For decades, undemocratic regimes have exploited the democracy of the UN General Assembly (where Norway and North Korea wield identical voting power) to deflect attention from their own abuses. On no subject is this more apparent than Israel: In November a UNGA interpreter was caught on a hot mic observing that its nine anti-Israel resolutions in a single day – and none on any other country — were “a bit much.”

Israel is the only country to have a dedicated agenda item at every session of the UNGA’s Human Rights Council, which has included Muammar Gaddafi’s Libya among its members and played host to leaders of Hamas.

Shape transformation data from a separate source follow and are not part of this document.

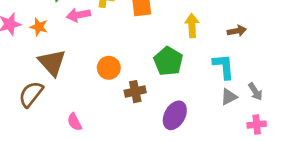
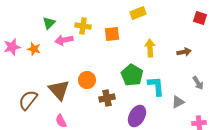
brown triangle: (52, 62) -> (59, 90), moved
cyan L-shape: (224, 66) -> (156, 86), moved
gray arrow: (255, 92) -> (198, 83), moved

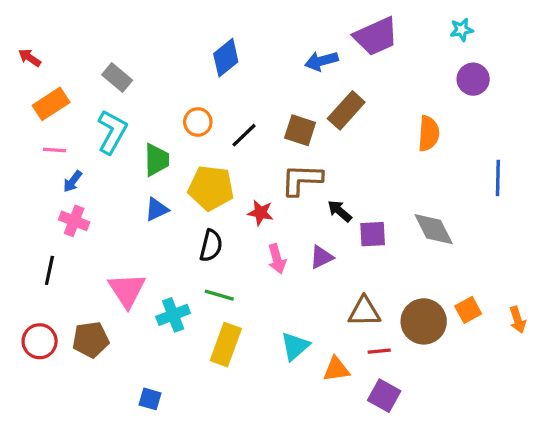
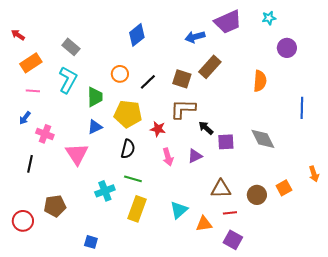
cyan star: (462, 30) -> (269, 18), moved
blue arrow: (73, 181) -> (25, 118), moved
pink triangle: (127, 290) -> (77, 154), moved
orange arrow: (518, 320) -> (314, 174), moved
brown circle: (424, 321) -> (257, 195), size x0.7
red circle: (40, 341) -> (23, 221), moved

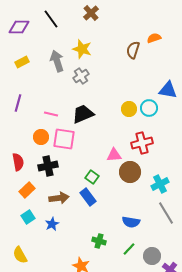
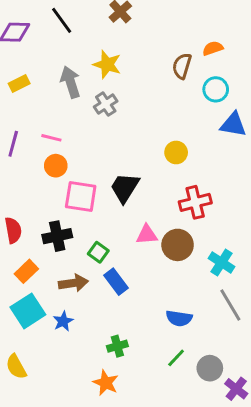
cyan circle: (149, 108) -> (216, 89), moved
pink line: (51, 114) -> (51, 138), moved
black trapezoid: (83, 114) -> (125, 188), moved, turned -35
orange circle: (41, 137) -> (56, 166), moved
pink triangle: (114, 155) -> (147, 235), moved
green square: (92, 177) -> (98, 252), moved
cyan cross: (160, 184) -> (222, 263), turned -30
cyan square: (28, 217) -> (28, 311), size x1.6
green cross: (99, 241) -> (117, 346), moved, turned -32

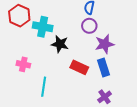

The council’s special rapporteur on the Palestinians is a 9/11 Truther who has blamed the Boston Marathon bombings on America’s “global domination project” and “Tel Aviv.”

The very first words of the UN charter list its primary purpose as “To maintain international peace and security.” If the global body were acting in the true spirit of its founding, it could have declared 2014 the “Year of Middle East peace.” Instead, it has once again given the Palestinians an excuse to avoid the hard work of genuine peacemaking.

Oren Kessler is a Middle East research fellow at the Henry Jackson Society, a London-based think tank.